> [Aim of the exercise]
Can you reproduce the material word for word, starting at its first line and ending at the line that contains "genus: Colaptes", with both of those lines included?

> [Extracted material]

---

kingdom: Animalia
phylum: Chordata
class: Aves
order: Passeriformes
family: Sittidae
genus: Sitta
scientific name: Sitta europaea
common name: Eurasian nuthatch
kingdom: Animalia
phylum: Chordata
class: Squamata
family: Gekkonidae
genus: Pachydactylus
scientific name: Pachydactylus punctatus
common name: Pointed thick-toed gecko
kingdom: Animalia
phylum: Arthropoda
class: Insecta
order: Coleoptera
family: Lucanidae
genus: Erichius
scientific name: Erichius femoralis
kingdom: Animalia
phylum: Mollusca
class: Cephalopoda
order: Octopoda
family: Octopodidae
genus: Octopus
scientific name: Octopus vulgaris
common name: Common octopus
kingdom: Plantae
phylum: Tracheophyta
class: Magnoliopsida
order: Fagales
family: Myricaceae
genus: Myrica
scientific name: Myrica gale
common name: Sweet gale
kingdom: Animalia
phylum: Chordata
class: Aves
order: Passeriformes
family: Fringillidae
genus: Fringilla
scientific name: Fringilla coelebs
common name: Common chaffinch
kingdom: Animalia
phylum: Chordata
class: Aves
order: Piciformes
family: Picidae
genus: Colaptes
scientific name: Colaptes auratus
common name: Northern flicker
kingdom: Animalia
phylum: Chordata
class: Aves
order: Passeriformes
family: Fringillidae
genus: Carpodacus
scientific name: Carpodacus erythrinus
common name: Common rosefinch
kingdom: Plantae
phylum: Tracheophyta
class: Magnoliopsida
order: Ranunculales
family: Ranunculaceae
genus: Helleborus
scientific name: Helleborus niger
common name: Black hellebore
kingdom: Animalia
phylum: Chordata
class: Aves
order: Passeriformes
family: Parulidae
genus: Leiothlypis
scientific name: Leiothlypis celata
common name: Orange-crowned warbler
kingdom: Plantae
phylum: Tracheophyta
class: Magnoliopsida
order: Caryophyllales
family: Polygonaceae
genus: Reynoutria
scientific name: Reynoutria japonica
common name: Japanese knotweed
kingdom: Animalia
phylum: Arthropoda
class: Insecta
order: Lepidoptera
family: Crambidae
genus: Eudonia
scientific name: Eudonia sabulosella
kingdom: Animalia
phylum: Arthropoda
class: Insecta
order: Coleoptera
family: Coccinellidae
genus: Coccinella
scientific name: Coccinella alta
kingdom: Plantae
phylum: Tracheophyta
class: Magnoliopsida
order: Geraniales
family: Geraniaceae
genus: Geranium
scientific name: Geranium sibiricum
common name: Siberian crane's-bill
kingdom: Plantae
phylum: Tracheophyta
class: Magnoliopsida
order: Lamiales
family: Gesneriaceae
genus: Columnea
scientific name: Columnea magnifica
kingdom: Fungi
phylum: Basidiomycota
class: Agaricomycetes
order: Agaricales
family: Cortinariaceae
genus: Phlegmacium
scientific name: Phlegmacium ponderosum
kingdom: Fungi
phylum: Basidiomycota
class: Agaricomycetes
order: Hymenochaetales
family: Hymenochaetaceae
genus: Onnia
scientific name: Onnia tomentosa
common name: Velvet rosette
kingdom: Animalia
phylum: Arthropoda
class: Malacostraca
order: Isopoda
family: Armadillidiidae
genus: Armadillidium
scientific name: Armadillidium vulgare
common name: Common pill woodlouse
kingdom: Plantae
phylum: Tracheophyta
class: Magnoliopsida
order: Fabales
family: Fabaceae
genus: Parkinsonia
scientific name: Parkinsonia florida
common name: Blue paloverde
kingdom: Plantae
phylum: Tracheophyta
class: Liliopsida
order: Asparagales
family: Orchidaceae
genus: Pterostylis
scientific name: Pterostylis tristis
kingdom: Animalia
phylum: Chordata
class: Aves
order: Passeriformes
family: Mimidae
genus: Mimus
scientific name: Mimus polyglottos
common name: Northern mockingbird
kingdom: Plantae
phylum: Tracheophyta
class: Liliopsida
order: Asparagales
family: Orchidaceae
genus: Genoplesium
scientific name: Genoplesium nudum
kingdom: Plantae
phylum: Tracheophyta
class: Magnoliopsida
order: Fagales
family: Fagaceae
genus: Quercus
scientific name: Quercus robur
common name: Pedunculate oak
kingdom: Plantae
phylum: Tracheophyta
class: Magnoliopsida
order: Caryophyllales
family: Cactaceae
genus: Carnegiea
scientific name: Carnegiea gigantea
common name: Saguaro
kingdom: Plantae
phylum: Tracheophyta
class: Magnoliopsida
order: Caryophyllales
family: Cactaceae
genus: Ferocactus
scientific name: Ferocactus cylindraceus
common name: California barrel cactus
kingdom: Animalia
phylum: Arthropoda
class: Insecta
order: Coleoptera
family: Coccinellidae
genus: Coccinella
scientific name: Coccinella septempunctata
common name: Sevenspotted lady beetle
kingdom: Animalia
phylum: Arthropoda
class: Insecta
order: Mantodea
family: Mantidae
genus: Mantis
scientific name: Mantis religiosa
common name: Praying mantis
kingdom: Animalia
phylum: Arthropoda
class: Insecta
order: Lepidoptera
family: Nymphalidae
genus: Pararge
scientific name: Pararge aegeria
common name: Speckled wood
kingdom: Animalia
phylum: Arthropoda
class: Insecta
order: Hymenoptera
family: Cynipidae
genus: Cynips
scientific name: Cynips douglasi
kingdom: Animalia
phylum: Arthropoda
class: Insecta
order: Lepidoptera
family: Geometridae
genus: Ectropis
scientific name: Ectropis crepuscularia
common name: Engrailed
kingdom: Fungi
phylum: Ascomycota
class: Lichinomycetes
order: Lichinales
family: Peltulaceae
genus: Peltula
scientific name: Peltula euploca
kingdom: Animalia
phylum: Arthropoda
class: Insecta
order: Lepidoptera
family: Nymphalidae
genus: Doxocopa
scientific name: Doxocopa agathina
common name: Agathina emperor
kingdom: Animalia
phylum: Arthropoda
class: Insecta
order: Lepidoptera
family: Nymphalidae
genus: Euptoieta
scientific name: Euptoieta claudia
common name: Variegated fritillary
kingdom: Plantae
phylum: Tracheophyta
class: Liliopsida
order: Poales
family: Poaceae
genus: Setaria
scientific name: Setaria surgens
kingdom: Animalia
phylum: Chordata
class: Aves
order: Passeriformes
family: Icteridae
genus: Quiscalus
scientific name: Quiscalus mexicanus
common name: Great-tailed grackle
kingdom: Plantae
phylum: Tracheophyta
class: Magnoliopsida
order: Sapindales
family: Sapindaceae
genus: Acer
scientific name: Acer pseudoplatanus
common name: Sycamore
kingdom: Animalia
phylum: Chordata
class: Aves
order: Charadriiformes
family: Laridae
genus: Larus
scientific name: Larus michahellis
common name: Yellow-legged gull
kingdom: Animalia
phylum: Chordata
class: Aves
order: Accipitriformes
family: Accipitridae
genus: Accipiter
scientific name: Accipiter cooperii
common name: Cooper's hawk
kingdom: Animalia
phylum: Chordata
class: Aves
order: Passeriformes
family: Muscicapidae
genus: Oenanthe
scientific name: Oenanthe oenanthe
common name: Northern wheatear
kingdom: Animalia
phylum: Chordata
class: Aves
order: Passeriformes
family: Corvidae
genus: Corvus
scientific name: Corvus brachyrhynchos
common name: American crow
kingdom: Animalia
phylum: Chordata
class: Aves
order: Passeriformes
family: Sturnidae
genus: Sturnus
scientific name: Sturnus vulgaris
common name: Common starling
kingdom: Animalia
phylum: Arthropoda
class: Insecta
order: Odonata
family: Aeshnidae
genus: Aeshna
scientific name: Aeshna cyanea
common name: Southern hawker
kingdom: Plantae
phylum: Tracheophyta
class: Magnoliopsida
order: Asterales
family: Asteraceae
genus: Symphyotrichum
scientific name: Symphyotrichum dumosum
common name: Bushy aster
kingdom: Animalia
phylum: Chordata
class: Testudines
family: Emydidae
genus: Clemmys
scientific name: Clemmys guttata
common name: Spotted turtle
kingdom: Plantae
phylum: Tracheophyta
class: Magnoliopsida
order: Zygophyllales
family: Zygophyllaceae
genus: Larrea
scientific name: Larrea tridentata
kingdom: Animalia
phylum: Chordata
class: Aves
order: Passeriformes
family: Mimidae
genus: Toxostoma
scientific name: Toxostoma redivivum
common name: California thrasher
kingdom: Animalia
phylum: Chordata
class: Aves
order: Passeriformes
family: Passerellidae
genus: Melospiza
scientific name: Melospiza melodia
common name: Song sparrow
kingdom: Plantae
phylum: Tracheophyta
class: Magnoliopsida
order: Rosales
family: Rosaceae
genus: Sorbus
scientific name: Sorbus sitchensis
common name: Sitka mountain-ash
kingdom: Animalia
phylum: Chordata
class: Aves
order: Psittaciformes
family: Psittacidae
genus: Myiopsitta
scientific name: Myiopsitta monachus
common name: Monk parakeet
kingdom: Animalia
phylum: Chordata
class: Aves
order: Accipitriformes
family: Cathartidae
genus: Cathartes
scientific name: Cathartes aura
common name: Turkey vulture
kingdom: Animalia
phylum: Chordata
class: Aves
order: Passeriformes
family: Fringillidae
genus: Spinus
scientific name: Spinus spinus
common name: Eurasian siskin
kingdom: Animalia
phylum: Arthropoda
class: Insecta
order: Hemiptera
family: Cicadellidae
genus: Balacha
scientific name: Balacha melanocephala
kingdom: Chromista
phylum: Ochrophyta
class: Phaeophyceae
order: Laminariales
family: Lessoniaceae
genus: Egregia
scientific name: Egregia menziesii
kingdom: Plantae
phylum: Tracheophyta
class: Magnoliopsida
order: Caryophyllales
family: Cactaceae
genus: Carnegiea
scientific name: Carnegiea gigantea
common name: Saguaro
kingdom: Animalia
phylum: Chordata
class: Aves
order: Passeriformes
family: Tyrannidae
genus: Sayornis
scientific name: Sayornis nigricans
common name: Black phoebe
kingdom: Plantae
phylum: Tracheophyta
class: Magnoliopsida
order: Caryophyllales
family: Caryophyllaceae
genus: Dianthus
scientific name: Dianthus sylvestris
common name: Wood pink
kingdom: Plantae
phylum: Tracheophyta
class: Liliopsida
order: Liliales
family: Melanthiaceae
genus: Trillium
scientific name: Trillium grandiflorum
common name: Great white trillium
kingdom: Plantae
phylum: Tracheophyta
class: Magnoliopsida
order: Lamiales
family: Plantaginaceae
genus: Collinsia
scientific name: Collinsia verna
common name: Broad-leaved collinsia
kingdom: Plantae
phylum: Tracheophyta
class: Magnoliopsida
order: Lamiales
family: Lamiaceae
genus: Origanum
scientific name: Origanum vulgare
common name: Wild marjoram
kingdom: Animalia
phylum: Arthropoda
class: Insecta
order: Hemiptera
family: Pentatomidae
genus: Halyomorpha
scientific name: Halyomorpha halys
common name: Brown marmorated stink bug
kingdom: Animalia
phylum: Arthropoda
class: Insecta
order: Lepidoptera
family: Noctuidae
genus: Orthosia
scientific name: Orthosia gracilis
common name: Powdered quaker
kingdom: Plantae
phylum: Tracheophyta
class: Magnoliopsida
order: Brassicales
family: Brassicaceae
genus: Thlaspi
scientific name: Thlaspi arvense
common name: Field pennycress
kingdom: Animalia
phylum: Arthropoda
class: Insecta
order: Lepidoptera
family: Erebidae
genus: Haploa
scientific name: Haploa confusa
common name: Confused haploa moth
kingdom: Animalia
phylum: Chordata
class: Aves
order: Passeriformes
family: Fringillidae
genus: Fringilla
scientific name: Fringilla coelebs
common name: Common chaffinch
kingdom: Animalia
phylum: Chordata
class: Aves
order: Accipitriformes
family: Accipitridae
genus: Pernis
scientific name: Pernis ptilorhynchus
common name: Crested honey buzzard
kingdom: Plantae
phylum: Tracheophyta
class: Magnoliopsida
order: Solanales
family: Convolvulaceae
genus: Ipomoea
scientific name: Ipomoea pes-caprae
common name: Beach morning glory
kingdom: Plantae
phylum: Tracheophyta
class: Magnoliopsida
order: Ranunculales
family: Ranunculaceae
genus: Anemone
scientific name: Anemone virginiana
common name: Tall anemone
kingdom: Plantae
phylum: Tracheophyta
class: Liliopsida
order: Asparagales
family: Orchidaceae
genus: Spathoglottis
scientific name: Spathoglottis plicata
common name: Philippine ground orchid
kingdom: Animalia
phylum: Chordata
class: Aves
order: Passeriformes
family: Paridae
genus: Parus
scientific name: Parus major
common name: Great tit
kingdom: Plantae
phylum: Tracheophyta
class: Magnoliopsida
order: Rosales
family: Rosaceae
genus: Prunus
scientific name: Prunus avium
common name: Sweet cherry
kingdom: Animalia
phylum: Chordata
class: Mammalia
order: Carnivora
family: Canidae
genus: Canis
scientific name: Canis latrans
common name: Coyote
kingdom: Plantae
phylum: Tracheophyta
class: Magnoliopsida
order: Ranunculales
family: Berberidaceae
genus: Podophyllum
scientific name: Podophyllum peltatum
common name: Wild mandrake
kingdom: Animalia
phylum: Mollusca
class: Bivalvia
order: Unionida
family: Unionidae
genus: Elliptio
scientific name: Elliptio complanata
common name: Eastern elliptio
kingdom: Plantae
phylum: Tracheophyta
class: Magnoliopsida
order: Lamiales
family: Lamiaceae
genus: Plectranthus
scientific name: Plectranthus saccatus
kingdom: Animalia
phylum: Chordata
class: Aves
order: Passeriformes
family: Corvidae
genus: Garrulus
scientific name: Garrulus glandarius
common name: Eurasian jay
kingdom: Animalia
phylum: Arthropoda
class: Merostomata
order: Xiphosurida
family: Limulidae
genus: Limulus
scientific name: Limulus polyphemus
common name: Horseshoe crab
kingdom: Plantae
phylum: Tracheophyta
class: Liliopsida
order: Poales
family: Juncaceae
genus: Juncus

---

> [Result below]
kingdom: Animalia
phylum: Chordata
class: Aves
order: Passeriformes
family: Sittidae
genus: Sitta
scientific name: Sitta europaea
common name: Eurasian nuthatch
kingdom: Animalia
phylum: Chordata
class: Squamata
family: Gekkonidae
genus: Pachydactylus
scientific name: Pachydactylus punctatus
common name: Pointed thick-toed gecko
kingdom: Animalia
phylum: Arthropoda
class: Insecta
order: Coleoptera
family: Lucanidae
genus: Erichius
scientific name: Erichius femoralis
kingdom: Animalia
phylum: Mollusca
class: Cephalopoda
order: Octopoda
family: Octopodidae
genus: Octopus
scientific name: Octopus vulgaris
common name: Common octopus
kingdom: Plantae
phylum: Tracheophyta
class: Magnoliopsida
order: Fagales
family: Myricaceae
genus: Myrica
scientific name: Myrica gale
common name: Sweet gale
kingdom: Animalia
phylum: Chordata
class: Aves
order: Passeriformes
family: Fringillidae
genus: Fringilla
scientific name: Fringilla coelebs
common name: Common chaffinch
kingdom: Animalia
phylum: Chordata
class: Aves
order: Piciformes
family: Picidae
genus: Colaptes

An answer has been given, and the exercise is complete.